▶ [Task objective] Within the material below, find each line bearing the word "captured" and present it.

━━━━

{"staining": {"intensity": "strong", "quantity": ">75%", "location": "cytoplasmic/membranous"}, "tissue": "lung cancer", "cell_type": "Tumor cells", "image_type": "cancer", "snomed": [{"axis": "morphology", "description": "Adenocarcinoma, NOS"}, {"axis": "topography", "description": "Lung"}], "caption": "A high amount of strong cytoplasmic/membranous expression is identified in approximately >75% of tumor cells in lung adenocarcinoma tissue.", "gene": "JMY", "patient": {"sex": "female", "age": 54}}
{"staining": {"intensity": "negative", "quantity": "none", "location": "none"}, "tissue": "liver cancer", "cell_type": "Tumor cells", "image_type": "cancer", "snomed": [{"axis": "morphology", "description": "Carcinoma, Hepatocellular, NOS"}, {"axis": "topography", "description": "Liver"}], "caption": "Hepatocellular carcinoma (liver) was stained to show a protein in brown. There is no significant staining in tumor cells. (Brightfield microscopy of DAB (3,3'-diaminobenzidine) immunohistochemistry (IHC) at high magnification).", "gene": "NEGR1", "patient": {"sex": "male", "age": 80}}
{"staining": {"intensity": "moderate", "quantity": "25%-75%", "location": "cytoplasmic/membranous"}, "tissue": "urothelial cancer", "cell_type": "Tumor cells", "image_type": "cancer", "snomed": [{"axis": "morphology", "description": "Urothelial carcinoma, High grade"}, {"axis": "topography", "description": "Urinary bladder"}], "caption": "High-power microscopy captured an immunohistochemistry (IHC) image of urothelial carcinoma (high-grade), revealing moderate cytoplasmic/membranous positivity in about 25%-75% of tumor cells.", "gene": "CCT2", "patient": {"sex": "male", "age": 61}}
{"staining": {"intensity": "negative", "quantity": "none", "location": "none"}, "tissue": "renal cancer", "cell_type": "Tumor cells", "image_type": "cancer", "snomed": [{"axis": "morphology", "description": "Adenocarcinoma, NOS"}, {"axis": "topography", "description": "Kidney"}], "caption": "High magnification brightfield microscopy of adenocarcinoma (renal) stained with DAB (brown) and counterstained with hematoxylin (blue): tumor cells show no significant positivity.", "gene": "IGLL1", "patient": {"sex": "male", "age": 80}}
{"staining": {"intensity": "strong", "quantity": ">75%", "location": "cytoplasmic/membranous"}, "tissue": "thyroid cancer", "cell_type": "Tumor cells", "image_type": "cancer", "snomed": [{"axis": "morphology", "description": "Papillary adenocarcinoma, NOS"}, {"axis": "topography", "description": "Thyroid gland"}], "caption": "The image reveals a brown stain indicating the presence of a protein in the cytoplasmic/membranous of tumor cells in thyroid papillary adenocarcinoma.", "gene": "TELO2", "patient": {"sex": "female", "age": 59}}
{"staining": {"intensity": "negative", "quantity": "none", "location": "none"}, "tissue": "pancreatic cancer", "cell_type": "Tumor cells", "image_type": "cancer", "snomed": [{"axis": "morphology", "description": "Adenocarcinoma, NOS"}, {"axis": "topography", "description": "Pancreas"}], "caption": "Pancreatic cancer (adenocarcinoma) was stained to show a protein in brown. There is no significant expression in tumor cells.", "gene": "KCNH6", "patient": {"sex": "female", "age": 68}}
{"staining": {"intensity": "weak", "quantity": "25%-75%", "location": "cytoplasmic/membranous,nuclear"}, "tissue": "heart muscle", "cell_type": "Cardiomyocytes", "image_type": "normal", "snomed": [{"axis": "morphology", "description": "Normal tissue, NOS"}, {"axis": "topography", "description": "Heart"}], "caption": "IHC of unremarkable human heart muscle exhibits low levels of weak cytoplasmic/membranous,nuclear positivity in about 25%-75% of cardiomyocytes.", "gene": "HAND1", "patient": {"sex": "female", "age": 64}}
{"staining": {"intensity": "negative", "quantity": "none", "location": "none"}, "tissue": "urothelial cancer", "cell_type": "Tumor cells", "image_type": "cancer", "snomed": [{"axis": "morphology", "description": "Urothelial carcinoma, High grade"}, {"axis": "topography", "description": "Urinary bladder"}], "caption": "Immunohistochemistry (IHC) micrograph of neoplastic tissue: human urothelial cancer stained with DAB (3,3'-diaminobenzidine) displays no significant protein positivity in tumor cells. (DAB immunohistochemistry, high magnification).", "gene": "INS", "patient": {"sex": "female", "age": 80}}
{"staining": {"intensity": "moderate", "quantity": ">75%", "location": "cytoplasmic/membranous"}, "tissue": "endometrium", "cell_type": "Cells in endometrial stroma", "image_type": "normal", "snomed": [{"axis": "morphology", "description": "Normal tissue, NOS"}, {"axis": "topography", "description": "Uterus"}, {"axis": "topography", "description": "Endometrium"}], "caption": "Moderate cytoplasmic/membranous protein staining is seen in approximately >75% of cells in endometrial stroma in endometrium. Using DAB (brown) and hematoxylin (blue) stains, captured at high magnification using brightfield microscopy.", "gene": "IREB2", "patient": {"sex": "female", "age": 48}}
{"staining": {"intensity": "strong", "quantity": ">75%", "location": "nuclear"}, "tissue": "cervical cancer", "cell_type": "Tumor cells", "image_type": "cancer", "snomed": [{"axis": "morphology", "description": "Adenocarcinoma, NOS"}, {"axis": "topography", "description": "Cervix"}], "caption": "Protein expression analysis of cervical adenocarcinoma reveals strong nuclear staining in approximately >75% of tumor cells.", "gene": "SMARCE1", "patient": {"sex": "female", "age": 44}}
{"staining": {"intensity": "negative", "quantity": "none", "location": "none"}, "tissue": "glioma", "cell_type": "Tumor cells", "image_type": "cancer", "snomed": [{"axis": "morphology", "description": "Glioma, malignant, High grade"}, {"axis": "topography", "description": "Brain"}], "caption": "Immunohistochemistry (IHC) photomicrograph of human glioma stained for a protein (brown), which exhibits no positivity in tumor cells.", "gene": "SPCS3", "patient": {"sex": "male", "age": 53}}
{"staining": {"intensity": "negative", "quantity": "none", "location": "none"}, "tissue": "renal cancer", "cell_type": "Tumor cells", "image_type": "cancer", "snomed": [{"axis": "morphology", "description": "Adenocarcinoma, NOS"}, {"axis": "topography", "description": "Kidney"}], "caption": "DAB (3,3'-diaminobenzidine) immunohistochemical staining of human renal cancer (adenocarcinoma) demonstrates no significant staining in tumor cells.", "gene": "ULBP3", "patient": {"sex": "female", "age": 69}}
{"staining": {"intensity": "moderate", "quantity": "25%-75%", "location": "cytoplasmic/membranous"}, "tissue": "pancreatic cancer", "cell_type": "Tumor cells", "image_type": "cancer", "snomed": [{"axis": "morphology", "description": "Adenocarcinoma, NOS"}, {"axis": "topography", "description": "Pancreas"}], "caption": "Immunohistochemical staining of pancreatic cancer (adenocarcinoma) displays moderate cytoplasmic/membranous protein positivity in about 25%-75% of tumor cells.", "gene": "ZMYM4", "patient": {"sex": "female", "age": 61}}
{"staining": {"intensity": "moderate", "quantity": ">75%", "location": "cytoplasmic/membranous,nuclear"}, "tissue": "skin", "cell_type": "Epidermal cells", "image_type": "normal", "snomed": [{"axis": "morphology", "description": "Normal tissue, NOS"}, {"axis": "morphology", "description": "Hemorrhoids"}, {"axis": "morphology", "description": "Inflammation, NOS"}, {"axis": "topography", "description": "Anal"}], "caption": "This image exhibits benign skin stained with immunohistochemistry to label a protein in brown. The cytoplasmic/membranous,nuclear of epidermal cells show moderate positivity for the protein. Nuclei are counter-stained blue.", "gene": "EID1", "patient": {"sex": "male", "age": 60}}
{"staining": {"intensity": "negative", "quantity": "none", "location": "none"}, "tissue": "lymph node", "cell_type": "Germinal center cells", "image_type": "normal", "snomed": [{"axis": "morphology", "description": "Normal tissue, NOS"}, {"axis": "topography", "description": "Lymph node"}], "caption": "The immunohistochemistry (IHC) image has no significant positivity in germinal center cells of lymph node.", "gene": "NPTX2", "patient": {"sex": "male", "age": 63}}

━━━━

▶ [Completed exercise]
{"staining": {"intensity": "moderate", "quantity": "25%-75%", "location": "cytoplasmic/membranous"}, "tissue": "urothelial cancer", "cell_type": "Tumor cells", "image_type": "cancer", "snomed": [{"axis": "morphology", "description": "Urothelial carcinoma, High grade"}, {"axis": "topography", "description": "Urinary bladder"}], "caption": "High-power microscopy captured an immunohistochemistry (IHC) image of urothelial carcinoma (high-grade), revealing moderate cytoplasmic/membranous positivity in about 25%-75% of tumor cells.", "gene": "CCT2", "patient": {"sex": "male", "age": 61}}
{"staining": {"intensity": "moderate", "quantity": ">75%", "location": "cytoplasmic/membranous"}, "tissue": "endometrium", "cell_type": "Cells in endometrial stroma", "image_type": "normal", "snomed": [{"axis": "morphology", "description": "Normal tissue, NOS"}, {"axis": "topography", "description": "Uterus"}, {"axis": "topography", "description": "Endometrium"}], "caption": "Moderate cytoplasmic/membranous protein staining is seen in approximately >75% of cells in endometrial stroma in endometrium. Using DAB (brown) and hematoxylin (blue) stains, captured at high magnification using brightfield microscopy.", "gene": "IREB2", "patient": {"sex": "female", "age": 48}}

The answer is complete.